- **Task objective**: Reproduce exactly, from the data that follows, the line with "Someone carried the white", the line with "Someone put down the water", and every line that lies between them.

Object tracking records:
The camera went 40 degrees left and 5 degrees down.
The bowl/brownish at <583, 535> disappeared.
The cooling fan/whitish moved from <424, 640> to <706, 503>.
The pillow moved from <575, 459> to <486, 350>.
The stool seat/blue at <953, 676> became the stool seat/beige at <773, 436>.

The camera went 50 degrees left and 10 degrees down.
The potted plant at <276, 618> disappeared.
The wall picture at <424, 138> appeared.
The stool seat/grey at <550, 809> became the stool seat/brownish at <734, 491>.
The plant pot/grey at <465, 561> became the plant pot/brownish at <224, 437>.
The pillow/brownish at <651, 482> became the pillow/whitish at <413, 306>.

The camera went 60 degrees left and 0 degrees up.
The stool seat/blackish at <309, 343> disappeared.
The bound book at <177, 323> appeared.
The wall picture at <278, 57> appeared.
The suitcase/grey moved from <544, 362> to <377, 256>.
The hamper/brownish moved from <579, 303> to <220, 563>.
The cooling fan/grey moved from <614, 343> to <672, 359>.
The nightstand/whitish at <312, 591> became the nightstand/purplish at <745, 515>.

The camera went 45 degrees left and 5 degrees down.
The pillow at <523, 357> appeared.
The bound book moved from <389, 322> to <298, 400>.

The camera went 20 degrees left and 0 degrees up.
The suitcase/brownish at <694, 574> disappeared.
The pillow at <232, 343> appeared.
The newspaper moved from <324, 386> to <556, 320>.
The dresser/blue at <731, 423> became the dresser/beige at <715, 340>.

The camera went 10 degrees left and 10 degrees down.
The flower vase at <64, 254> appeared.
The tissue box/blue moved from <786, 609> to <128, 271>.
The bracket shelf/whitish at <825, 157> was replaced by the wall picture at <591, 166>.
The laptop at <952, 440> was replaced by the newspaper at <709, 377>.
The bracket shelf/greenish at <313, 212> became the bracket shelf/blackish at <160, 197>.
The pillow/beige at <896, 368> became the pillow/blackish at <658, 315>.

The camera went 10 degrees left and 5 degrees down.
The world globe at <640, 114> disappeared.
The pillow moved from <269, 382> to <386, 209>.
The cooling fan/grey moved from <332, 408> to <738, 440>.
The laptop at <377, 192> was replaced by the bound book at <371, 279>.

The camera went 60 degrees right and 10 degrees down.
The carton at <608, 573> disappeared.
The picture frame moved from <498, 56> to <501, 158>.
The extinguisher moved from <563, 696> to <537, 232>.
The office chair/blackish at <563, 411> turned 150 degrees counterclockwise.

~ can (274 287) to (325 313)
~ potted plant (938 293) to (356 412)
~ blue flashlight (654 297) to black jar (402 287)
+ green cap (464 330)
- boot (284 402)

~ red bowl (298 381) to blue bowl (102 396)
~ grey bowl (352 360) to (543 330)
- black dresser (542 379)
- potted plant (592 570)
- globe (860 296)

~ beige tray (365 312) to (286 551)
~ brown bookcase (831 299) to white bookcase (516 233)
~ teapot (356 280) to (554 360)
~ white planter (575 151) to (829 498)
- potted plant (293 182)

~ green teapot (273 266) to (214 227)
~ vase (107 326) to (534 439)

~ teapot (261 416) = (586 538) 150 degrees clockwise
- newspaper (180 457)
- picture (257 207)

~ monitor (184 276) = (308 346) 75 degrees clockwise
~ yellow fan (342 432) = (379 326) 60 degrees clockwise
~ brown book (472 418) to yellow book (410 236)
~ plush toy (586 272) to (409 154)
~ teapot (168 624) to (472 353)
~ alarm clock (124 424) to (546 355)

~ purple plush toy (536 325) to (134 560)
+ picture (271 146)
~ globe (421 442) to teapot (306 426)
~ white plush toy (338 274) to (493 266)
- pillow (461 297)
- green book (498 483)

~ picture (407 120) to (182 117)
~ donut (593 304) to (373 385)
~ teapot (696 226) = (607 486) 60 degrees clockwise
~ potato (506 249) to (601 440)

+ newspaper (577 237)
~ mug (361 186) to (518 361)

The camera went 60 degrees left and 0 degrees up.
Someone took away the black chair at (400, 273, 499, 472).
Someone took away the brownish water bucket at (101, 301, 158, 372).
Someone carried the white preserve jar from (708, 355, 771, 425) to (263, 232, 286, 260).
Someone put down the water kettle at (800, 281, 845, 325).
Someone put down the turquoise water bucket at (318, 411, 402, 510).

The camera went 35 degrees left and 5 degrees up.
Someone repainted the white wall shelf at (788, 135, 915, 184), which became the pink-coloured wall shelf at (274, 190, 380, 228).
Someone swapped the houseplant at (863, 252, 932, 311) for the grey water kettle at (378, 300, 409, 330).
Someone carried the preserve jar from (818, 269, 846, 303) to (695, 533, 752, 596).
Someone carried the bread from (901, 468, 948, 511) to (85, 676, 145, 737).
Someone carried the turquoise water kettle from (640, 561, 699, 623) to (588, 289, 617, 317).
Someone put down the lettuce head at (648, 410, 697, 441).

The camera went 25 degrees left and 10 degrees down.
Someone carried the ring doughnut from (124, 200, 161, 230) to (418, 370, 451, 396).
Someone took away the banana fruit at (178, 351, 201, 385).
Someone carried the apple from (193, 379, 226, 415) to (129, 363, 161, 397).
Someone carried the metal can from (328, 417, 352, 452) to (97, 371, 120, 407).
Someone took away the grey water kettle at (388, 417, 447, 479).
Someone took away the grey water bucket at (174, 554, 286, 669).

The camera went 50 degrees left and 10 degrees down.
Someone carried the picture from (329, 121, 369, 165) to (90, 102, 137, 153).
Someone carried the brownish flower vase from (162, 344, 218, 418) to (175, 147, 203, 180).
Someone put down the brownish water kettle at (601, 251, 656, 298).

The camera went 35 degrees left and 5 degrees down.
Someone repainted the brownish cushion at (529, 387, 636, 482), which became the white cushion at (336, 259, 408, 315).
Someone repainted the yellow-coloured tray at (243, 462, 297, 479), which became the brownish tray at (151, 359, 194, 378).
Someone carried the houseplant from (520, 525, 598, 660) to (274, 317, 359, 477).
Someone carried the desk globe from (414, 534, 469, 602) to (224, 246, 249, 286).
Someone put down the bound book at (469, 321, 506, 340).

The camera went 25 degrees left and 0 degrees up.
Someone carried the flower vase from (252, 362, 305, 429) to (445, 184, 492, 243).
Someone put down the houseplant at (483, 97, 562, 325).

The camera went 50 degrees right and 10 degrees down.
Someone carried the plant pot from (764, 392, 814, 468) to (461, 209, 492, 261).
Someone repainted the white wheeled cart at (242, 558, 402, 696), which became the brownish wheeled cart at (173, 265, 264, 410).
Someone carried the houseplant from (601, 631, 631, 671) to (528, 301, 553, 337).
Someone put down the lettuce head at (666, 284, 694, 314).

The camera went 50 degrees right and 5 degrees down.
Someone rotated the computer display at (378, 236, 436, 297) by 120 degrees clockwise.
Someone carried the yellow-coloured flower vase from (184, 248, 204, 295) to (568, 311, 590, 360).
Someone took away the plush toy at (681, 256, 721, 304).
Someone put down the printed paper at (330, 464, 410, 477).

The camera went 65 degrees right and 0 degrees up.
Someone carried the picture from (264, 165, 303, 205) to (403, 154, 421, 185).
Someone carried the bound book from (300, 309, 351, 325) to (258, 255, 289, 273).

- **Response to this task**:
Someone carried the white preserve jar from (708, 355, 771, 425) to (263, 232, 286, 260).
Someone put down the water kettle at (800, 281, 845, 325).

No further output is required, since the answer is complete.